Türkiye’nin eğitim sisteminde yasal mevzuatı olmayan okulların durumu, Milli Eğitim Bakanlığı tarafından gündeme getirildi. Bakan Yusuf Tekin, bu okulların mevcut eğitim mevzuatında yer almadıklarını, dolayısıyla mevzuat içerisine girmemeleri durumunda eğitim faaliyetlerine devam edemeyeceklerini ifade etti. Tekin, “Bu okullar normal koşullarda bizim mevzuatımızda yer almayan okullar. Dolayısıyla mevzuat içerisine girerlerse eğitim öğretimlerine devam ederler, girmezlerse yok hükmündedirler. Herhangi bir denklikleri olmayacak. Zaten de yok,” dedi.

Milli Eğitim Bakanlığı, uluslararası sözleşmelerin bu okulların hukuki statüye kavuşması için önemli bir adım olduğunu vurguladı. Bakanlık yetkilileri, “Arzu ettiğimiz şey, yasal mevzuatımız çerçevesinde ve anayasamızın 90. maddesi uyarınca, ülkelerle yapılan uluslararası anlaşmaların hayata geçirilmesidir. Bu nedenle, bu okulların hukuki statüye kavuşması için uluslararası bir sözleşme yapılmasını istiyoruz,” açıklamasında bulundu. Bakanlık, bu çerçevede Fransa ve Pakistan ile görüşmelerin sürdüğünü belirtti.

Yetkililer, Türkiye’nin yasal dayanağı olmayan 12 okulun uluslararası bir sözleşme ile karşılıklı anlaşma zemini oluşturulmasını planladıklarını açıkladı. “Fransa ve Pakistan’da görüşmelerimiz devam ediyor. Uluslararası sözleşme yapıldıktan sonra, öncelikle Türk vatandaşlarımızın çocuklarının eğitim hakkını güvence altına almayı hedefliyoruz,” diye eklediler.
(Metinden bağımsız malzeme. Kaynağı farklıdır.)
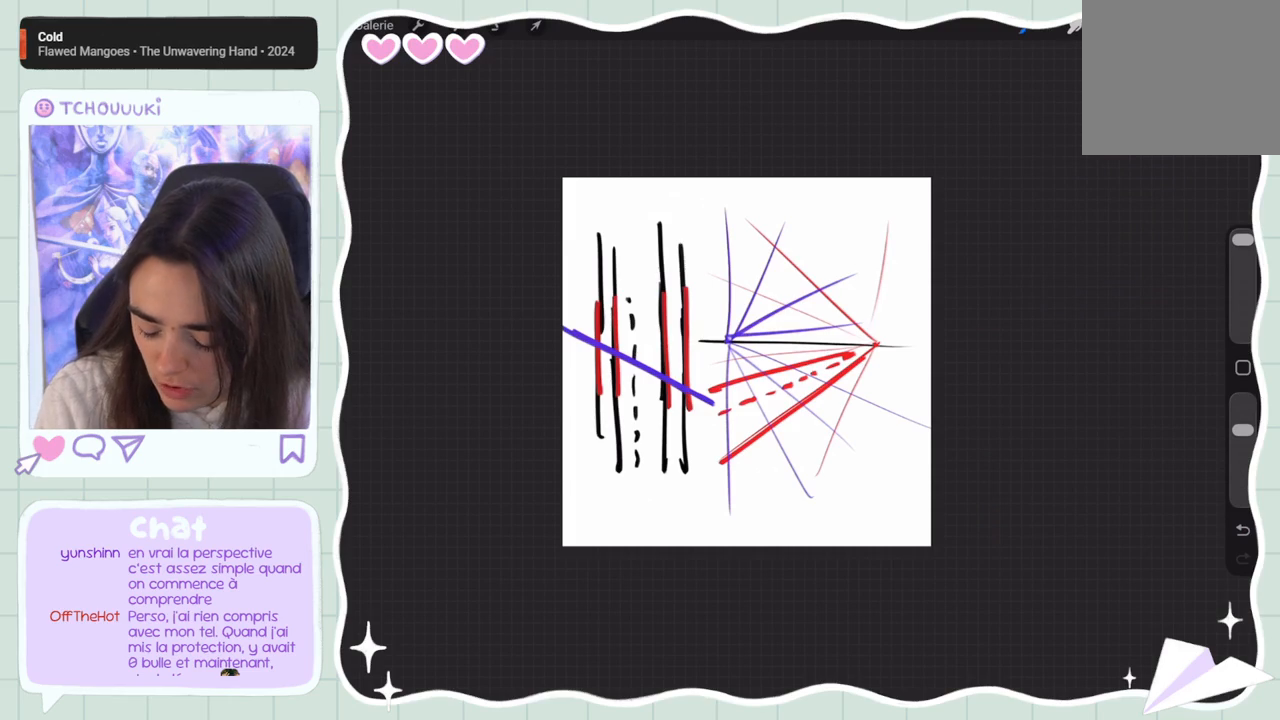
{"buttons": ["R1"], "events": []}
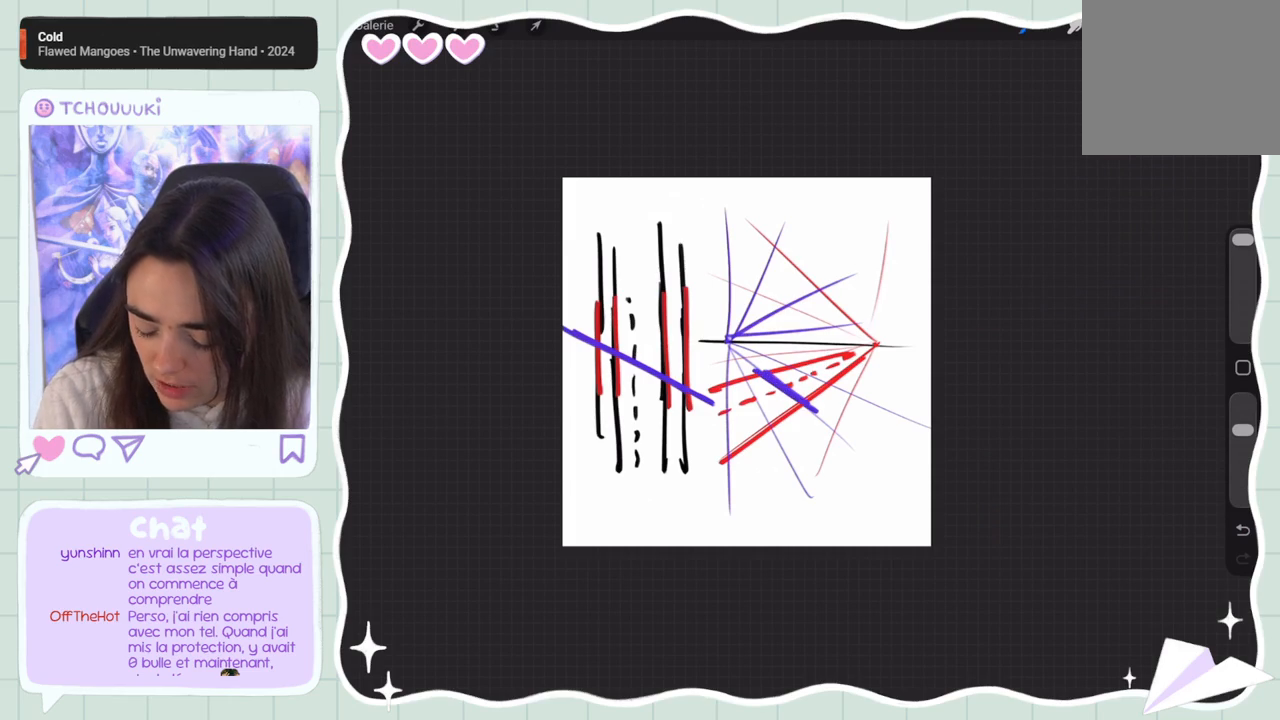
{"buttons": ["R1"], "events": []}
Milli Eğitim Bakanlığı, 1993 yılından beri Fransa’ya bu konuda uyarılarda bulunduğunu, ancak bugüne kadar somut bir adım atılmadığını belirtti. "Hükümetler, 1993’ten beri bu konuda sürekli uyarılarda bulundu, ancak hiçbir adım atılmadı. Amacımız, karşılıklı uluslararası sözleşmeler yaparak bu sorunu çözmektir,” ifadeleri kullanıldı.